Sebagai contoh lain, konflik sosial yang pernah terjadi di Ketapang yang melibatkan dua
golongan masyarakat dengan latar belakang agama yang berbeda juga seharusnya tidak akan terjadi
apabila mereka masih melibatkan nilai-nilai toleransi dalam kehidupan bermasyarakat. Saling
menghargai dan menghormati perbedaan pendapat orang lain, seharusnya menyadarkan kita apabila
keragaman bukanlah sebuah penghalang untuk mewujudkan suatu hubungan persaudaraan yang
harmonis. Masyarakat yang berpendidikan dapat memahami apabila Muhammad mengajarkan
syukur atas rahmat Tuhan Yang Maha Esa, Budha menuntun kita manusia dalam menempuh jalan
yang benar, Yesus mengajarkan cinta kasih kepada umatnya dan Krisna mengajarkan manusia
untuk menegakkan kebenaran dan melawan yang bathil. Atas dasar tersebut, seharusnya masyarakat
sudah dapat mengetahui apabila semua agama pada dasarnya mengajarkan kepada kebaikan.
Sangat disayangkan karena akhir-akhir ini, dengan menguatnya kecenderungan
konservatisme serta radikalisme pandangan maupun praktik keagamaan, toleransi menjadi suatu hal
yang tabu. Semestinya toleransi tidak hanya sebatas membuktikan dengan rangkaian kata melainkan
juga dibuktikan dengan tindakan yang dilakukan secara nyata. Tidak adanya sikap toleransi antar
umat beragama nantinya akan mengancam kerukunan yang selama ini dilestarikan oleh nenek
moyang sebagai pendahulu kita. Sebagai warga negara Indonesia, sudah sepatutnya kita mensyukuri
atas berbagai bentuk keragaman sebagaimana yang disampaikan di atas sebagai bentuk karunia
Tuhan yang sudah sepatutnya kita jaga.
Penutup
Sebagai generasi muda yang nantinya akan melanjutkan tongkat estafet perjuangan, sudah
seharusnya kita melestarikan apa yang menjadi kekayaan negeri kita tercinta, meneruskan
perjuangan yang sudah dilakukan pendahulu kita dan meluruskan hal-hal yang dirasa sudah mulai
keliru. Indonesia sebagai negara plural dengan keanekaragaman yang begitu melimpah dari sisi
kebudayaan, agama, etnis dan ras tidak dapat dipungkiri akan mudah untuk menyulut gesekan
dalam hidup bermasyarakat. Disini peran kita sebagai warga negara sudah seharusnya menjunjung
tinggi nilai toleransi antar sesama, menjunjung tinggi Bhineka Tunggal Ika dan memegang teguh
“Persatuan Iindonesia” sebagai salah satu dasar negara dalam kehidupan bermasyarakat.

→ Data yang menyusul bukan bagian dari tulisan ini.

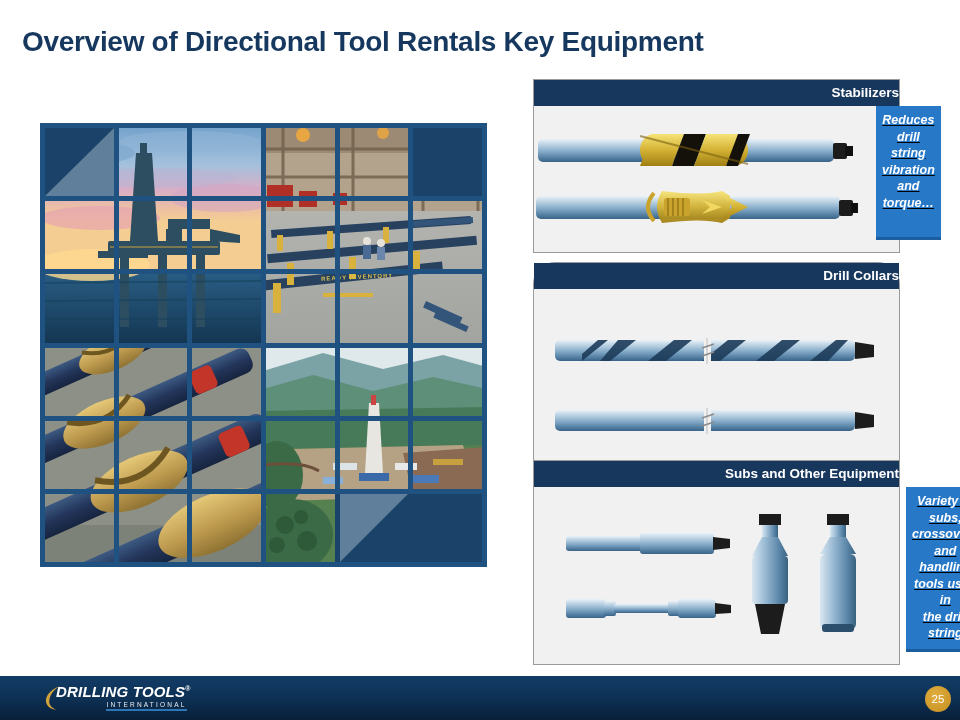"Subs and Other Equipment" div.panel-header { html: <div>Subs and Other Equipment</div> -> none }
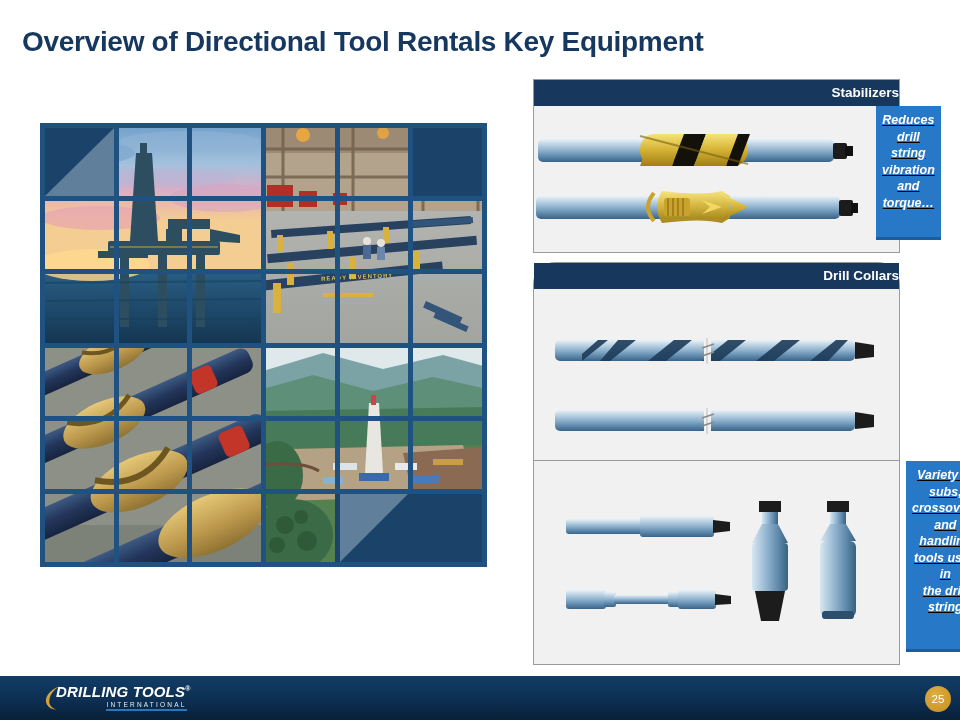"DRILLING TOOLS" span { text: TOOLS -> READY }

Keragaman bukan alasan menimbulkan suatu perpecahan. Sebaliknya, dengan keragaman yang
dimiliki justru mempeindah persatuan yang akan kita ciptakan di bumi Indonesia untuk mencapai
suatu negara yang kaya, damai dan tentram.
Sumber Pustaka:
Badan Pusat Statistik. Mengulik Data Suku di Indonesia. https://www.bps.go.id/news/mengulik-
data-suku-di-indonesia.html. Diakses pada 31 Mei 2020 pukul 12.45 WIB
Hafsin, Abu. 2010. Demokrasi di Indonesia: Antara Pembatasan dan Kebebasan Beragama. Jurnal
Analisa Vol.XVII No.01.
Kementerian Pendidikan dan Kebudayaan. Badan Bahasa Petakan 652 Bahasa Daerah di
Indonesia. https://www.kemdikbud.go.id/main/blog/2018/07/badan-bahasa-petakan-652-
bahasa-daerah-di-indonesia. Diakses pada 31 Mei 2020 pukul 13.00 WIB
Ridwan, Akbar. 2019. 70 Peristiwa Pembatasan Keagamaan Terjadi pada 2019.